TASK STATEMENT: Using the entries that follow, count the lines containing the word "round" and give that number by itself.

[Opening SUPPLIED DATA section]

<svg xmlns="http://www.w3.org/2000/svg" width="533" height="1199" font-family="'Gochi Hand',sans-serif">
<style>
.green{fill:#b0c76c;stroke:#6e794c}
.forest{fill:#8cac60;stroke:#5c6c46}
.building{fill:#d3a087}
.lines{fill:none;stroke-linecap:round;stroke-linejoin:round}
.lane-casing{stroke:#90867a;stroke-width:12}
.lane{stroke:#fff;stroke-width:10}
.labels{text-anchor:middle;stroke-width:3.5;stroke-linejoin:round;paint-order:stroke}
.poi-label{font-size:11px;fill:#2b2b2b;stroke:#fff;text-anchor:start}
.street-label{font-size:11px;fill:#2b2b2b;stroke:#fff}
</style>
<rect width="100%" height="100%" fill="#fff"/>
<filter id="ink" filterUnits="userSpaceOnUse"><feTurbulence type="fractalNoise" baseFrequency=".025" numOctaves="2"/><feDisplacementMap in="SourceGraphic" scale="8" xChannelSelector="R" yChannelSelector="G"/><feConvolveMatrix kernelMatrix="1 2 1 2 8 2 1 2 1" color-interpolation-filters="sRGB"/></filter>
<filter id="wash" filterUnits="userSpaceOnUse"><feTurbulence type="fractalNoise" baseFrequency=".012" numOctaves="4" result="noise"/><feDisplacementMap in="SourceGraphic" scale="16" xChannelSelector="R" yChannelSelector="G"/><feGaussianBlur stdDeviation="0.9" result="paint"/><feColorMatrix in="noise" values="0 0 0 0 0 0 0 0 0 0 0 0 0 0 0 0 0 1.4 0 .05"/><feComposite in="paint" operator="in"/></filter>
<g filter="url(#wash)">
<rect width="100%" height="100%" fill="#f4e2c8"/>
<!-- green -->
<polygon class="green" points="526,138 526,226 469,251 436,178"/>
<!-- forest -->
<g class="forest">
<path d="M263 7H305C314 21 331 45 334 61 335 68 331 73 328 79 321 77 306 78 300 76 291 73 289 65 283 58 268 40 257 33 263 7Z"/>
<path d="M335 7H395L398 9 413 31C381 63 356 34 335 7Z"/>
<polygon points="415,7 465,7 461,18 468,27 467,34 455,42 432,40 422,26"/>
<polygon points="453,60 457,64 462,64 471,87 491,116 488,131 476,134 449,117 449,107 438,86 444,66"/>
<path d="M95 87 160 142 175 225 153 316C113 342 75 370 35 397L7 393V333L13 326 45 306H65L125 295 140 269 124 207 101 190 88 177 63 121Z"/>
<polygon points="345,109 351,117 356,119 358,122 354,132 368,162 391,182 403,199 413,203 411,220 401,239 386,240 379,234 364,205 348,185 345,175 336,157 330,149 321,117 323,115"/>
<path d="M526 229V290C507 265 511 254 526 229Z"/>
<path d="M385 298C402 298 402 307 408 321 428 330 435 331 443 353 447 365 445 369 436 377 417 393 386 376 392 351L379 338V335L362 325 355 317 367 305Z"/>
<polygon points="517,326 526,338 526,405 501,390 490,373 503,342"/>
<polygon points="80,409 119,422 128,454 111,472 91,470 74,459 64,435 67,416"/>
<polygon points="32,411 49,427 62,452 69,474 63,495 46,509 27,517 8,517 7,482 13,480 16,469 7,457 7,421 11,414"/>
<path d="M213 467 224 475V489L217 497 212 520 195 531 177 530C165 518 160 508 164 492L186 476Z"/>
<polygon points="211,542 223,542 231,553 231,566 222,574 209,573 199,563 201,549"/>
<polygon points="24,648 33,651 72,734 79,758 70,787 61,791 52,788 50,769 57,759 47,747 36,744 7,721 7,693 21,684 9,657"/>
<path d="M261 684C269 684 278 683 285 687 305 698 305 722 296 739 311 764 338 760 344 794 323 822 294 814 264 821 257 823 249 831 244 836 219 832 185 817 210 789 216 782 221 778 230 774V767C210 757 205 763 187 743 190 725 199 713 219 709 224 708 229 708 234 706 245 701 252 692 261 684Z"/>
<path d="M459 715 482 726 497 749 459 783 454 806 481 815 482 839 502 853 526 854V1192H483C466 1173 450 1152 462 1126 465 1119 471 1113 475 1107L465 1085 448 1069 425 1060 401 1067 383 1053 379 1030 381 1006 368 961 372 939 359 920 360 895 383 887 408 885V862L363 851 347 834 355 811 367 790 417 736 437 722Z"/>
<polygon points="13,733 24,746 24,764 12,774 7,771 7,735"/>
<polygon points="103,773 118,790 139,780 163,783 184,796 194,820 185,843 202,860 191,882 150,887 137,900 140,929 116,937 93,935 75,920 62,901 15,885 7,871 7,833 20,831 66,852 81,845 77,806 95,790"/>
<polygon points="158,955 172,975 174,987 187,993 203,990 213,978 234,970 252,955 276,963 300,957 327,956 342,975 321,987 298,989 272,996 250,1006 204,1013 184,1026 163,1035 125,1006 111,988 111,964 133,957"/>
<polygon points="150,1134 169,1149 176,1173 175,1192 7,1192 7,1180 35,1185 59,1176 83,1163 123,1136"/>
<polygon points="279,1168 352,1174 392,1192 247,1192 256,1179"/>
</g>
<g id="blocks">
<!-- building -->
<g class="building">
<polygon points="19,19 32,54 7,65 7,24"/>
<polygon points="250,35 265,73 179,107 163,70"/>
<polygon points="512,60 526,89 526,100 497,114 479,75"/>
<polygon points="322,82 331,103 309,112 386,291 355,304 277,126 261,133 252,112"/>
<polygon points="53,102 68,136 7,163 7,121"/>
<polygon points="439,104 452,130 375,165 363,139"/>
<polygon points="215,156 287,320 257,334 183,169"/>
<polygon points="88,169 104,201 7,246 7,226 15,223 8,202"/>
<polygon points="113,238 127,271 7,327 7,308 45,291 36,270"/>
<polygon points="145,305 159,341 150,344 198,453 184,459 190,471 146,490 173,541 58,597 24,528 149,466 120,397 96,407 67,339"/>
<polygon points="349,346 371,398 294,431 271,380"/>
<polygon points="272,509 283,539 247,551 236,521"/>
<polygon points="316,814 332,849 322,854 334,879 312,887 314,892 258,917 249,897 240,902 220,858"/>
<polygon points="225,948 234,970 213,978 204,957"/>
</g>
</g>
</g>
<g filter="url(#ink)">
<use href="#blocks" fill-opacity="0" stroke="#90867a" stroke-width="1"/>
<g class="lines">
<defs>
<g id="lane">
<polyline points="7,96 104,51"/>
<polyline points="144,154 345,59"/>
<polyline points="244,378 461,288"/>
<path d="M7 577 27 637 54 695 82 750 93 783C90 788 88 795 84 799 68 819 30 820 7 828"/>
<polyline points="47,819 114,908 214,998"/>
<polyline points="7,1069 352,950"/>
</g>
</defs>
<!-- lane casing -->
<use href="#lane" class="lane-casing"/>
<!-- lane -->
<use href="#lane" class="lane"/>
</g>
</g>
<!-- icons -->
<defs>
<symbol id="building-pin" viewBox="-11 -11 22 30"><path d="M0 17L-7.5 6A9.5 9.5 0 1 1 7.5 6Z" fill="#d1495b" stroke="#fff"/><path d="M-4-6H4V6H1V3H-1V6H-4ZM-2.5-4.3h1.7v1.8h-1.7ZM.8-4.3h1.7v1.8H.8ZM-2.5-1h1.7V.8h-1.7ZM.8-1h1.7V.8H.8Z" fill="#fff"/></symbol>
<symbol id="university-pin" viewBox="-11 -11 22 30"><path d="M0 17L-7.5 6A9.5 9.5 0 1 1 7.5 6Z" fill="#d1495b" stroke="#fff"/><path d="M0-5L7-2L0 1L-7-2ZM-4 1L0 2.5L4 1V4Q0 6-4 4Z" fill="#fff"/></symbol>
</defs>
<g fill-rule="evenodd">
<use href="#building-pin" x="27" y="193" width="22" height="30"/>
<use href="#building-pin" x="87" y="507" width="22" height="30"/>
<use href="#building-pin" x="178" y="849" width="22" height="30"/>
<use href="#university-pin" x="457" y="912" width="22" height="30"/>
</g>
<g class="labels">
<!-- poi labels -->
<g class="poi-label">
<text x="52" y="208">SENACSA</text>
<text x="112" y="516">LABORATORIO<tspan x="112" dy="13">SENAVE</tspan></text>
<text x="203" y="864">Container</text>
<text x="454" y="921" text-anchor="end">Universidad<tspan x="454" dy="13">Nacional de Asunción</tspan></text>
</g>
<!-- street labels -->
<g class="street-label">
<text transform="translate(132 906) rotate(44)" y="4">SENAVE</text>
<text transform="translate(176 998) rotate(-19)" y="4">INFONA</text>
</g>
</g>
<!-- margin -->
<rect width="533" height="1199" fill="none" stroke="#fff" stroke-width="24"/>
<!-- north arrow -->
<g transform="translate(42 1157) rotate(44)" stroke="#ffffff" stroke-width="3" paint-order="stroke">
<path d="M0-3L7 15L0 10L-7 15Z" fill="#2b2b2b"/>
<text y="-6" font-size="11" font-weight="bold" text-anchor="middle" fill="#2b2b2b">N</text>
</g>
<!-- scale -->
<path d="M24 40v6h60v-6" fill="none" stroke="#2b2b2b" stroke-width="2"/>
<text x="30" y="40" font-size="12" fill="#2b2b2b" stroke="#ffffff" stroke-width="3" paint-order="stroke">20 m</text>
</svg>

[Closing SUPPLIED DATA section]

EXPECTED ANSWER: 2